Another useful addition is that of multi-homing support -- one connection can be across multiple interfaces on both ends and it copes with failures. You can emulate this in TCP, but at the application layer.
Proper link heartbeating, which is the first thing any application using TCP for non-transient connections implements, is there for free.
My personal summary of SCTP is that it doesn't do anything you couldn't do another way (in TCP or UDP) with substantial application support. The thing it provides is the ability to not have to implement that code (badly) yourself.
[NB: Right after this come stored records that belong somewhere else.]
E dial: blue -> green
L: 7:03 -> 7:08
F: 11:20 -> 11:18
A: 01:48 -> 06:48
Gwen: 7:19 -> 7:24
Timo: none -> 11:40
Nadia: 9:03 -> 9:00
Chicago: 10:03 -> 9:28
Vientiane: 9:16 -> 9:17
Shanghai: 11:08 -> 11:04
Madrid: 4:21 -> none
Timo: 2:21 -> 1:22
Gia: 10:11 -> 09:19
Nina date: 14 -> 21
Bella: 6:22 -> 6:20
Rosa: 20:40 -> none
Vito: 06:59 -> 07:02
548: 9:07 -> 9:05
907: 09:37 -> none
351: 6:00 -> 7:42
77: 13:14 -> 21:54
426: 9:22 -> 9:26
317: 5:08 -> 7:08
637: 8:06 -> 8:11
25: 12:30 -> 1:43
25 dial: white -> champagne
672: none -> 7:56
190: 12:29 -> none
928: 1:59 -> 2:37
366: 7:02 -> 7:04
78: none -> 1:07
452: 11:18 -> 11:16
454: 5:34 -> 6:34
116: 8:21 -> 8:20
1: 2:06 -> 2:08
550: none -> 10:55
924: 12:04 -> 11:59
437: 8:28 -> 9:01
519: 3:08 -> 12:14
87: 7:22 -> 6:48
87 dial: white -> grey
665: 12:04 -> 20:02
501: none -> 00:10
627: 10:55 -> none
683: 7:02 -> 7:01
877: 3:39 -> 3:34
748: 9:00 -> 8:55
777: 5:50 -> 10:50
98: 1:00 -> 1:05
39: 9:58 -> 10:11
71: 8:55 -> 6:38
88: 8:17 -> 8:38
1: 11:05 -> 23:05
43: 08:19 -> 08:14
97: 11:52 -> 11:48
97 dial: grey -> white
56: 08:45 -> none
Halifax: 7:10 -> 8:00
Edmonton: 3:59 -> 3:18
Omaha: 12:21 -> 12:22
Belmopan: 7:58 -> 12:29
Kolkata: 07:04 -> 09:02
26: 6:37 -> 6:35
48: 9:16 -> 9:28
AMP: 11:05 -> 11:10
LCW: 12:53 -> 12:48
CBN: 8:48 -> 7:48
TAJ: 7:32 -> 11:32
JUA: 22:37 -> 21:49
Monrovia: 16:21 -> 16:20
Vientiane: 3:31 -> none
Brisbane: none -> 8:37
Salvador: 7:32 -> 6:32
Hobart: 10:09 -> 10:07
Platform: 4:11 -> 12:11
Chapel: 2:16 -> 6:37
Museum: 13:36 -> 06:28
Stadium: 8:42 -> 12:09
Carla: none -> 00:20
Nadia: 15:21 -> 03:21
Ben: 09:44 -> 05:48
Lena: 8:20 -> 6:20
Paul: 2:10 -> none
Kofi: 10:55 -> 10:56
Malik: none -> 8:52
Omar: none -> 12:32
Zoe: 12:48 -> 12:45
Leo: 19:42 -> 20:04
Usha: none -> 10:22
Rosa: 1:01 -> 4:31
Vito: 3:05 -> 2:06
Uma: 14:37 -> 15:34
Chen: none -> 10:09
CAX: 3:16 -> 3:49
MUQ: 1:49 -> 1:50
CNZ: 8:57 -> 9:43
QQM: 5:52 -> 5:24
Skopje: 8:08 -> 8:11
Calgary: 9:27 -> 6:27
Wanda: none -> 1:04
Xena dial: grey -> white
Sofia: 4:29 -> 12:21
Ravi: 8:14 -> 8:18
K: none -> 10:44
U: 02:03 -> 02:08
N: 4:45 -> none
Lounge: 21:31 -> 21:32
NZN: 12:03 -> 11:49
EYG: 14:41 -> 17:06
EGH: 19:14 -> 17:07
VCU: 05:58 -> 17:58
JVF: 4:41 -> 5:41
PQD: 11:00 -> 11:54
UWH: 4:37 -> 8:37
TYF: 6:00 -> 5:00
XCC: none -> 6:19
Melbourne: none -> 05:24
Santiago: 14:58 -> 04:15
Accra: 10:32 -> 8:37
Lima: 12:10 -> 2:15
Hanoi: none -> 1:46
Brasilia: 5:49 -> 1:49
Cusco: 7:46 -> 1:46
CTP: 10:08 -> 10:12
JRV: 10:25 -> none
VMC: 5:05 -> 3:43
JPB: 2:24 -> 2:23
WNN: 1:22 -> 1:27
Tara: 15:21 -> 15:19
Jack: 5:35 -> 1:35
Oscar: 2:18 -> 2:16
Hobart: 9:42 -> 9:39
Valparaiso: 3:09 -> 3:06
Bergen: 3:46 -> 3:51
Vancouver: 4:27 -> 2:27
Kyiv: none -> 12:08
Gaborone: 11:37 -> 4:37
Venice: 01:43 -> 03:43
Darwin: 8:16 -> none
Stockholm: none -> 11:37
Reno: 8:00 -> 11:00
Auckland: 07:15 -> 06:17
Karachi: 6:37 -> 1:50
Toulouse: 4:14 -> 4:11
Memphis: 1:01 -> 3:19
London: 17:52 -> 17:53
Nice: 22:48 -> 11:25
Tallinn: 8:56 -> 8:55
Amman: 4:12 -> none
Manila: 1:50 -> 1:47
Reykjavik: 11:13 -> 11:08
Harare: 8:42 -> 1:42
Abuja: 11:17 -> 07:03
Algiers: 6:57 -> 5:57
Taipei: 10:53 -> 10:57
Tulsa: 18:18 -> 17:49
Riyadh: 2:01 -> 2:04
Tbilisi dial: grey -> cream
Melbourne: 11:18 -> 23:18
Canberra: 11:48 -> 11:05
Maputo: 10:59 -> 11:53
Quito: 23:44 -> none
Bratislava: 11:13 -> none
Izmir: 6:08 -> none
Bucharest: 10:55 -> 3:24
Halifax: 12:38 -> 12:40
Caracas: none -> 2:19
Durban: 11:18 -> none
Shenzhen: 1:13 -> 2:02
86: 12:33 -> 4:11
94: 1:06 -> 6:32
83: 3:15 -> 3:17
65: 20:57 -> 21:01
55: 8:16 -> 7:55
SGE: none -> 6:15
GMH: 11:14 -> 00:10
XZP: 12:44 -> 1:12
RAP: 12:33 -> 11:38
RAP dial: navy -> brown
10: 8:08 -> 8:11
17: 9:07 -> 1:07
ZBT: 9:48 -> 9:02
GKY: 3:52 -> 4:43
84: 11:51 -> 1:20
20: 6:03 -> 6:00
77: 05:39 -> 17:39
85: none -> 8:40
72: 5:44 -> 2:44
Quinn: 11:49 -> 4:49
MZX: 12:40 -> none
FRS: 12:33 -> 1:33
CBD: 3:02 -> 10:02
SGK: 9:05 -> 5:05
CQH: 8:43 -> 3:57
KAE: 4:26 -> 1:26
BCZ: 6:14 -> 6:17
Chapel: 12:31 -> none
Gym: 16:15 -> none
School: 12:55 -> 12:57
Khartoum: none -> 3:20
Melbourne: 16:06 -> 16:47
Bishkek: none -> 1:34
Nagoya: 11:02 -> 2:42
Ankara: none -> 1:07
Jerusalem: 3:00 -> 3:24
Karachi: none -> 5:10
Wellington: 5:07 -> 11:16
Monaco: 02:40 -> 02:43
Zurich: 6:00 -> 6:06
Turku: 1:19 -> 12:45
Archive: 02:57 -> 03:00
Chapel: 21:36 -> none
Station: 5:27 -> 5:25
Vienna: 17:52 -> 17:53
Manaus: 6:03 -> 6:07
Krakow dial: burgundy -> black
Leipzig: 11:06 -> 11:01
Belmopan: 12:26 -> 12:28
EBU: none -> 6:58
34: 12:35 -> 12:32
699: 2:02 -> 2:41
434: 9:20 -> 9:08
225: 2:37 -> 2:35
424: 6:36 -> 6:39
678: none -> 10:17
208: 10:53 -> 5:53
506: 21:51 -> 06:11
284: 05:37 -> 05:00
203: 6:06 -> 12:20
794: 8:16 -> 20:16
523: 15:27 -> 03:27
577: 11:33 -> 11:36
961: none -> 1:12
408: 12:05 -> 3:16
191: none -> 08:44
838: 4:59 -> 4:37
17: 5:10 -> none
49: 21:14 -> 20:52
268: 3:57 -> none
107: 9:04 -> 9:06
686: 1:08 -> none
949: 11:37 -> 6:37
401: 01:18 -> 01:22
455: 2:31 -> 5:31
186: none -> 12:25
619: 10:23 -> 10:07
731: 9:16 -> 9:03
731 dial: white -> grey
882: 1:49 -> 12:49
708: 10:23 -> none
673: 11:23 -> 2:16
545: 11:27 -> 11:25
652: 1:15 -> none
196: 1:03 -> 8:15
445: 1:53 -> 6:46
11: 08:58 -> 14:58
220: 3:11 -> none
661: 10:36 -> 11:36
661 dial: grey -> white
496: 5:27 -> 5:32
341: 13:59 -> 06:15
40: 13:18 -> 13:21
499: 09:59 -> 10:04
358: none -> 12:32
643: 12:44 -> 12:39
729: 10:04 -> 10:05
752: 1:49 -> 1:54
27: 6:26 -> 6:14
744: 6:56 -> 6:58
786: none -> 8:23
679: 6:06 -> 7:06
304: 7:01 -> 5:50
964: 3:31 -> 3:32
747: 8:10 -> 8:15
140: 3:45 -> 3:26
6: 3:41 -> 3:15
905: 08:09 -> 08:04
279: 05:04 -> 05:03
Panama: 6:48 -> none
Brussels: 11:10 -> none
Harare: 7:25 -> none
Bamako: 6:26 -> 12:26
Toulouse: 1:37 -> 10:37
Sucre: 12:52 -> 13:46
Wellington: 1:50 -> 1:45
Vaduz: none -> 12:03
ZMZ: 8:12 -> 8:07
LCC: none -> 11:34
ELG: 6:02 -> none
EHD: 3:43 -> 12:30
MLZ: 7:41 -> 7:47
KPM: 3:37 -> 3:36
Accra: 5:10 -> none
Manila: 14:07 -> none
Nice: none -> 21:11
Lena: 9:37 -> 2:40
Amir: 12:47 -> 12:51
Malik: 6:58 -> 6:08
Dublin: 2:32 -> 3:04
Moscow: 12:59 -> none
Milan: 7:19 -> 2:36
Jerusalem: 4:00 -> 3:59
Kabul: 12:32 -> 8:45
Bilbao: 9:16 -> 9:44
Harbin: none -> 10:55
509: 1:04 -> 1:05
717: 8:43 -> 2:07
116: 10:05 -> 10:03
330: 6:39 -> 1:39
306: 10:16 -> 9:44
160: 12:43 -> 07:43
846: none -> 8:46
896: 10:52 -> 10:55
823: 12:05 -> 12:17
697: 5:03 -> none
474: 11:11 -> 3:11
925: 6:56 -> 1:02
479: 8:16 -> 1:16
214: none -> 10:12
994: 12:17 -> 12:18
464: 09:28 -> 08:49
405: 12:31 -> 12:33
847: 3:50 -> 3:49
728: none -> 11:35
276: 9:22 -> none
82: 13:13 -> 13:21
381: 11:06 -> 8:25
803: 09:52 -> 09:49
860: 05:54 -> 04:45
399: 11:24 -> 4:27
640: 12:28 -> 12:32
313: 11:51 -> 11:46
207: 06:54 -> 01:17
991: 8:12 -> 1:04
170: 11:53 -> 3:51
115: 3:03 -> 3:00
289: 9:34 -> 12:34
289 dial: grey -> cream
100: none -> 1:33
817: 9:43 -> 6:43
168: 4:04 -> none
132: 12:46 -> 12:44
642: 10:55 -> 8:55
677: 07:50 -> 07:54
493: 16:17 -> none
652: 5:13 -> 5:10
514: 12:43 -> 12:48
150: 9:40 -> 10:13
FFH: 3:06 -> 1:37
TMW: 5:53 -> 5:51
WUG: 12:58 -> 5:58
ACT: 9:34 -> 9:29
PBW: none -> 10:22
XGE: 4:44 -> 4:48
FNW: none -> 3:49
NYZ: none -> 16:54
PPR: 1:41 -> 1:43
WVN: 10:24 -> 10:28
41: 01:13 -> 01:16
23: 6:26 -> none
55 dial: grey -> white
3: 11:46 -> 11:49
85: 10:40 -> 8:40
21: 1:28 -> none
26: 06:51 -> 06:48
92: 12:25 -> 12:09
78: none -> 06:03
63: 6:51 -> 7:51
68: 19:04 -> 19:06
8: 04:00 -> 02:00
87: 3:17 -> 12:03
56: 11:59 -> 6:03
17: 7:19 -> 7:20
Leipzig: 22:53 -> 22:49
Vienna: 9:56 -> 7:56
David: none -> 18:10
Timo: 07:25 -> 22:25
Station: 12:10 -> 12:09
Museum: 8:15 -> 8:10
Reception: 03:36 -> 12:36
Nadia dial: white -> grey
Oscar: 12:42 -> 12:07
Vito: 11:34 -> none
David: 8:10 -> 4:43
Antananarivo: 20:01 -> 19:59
FYI, SCTP is mandated as supported for Diameter (cf RADIUS next gen). see RFC 3588
Diameter clients MUST support either TCP or SCTP, while agents and
servers MUST support both. Future versions of this specification MAY
mandate that clients support SCTP.
p1. SCTP mapped directly over IPv4 requires support in NAT gateways, which has never been widely deployed anywhere, and without it the typical NAT gateway will only permit one private host per public address to be using SCTP at a time.
p2. SCTP mapped over UDP/IPv4 allows more private hosts per public address, but UDP mappings in IPv4/NAT gateways are notoriously tricky to establish and keep maintained, due to the fact that UDP is a connectionless transport without any explicit state for a NAT to track.
p3. SCTP mapped directly over IPv6 requires... well... IPv6. Have you tried to deploy IPv6? If so, have you tried to buy an IPv6 firewall? Does it support SCTP? How about a load balancer? A SSL accelerator?
p4. Finally, a lot of the Internet is pretty much constrained to what can fit through TCP port 80 and port 443, so SCTP of any flavor tends to lose there. Hence, you see efforts like the MPTCP working group in IETF.
Many of us will be using SCTP soon, since it's used by WebRTC datachannels to create a TCP-like reliable layer on top of UDP -- SCTP over DTLS over UDP: https://datatracker.ietf.org/doc/html/draft-ietf-rtcweb-data-channel-13#section-6
Reading the SCTP Wikipedia page I'd say that the main reason is that SCTP is a very young protocol (proposed in 2000) that is currently unsupported by the mainstream OSs (Windows, OS X, Linux).
If "very young" seems inappropriate to you, think about IPV6: "in December 2008, despite marking its 10th anniversary as a Standards Track protocol, IPv6 was only in its infancy in terms of general worldwide deployment."
SCTP is used extensively in the 4G LTE network where Diameter is used for AAA.
It might not be well known, but it's not unused. Quite recently there was a draft published at the IETF about Using SCTP as a Transport Layer Protocol for HTTP.
In reference to all of the comments about commercial routers being broken or lacking SCTP support, the issue is that SCTP with NAT is still in draft form with the IETF. So there is no RFC specification for them to implement it.
https://datatracker.ietf.org/doc/html/draft-ietf-behave-sctpnat-09
Sctp is born too late, and for many situation TCP is enough.
Also, as I know most of its usage is on telecommunication area.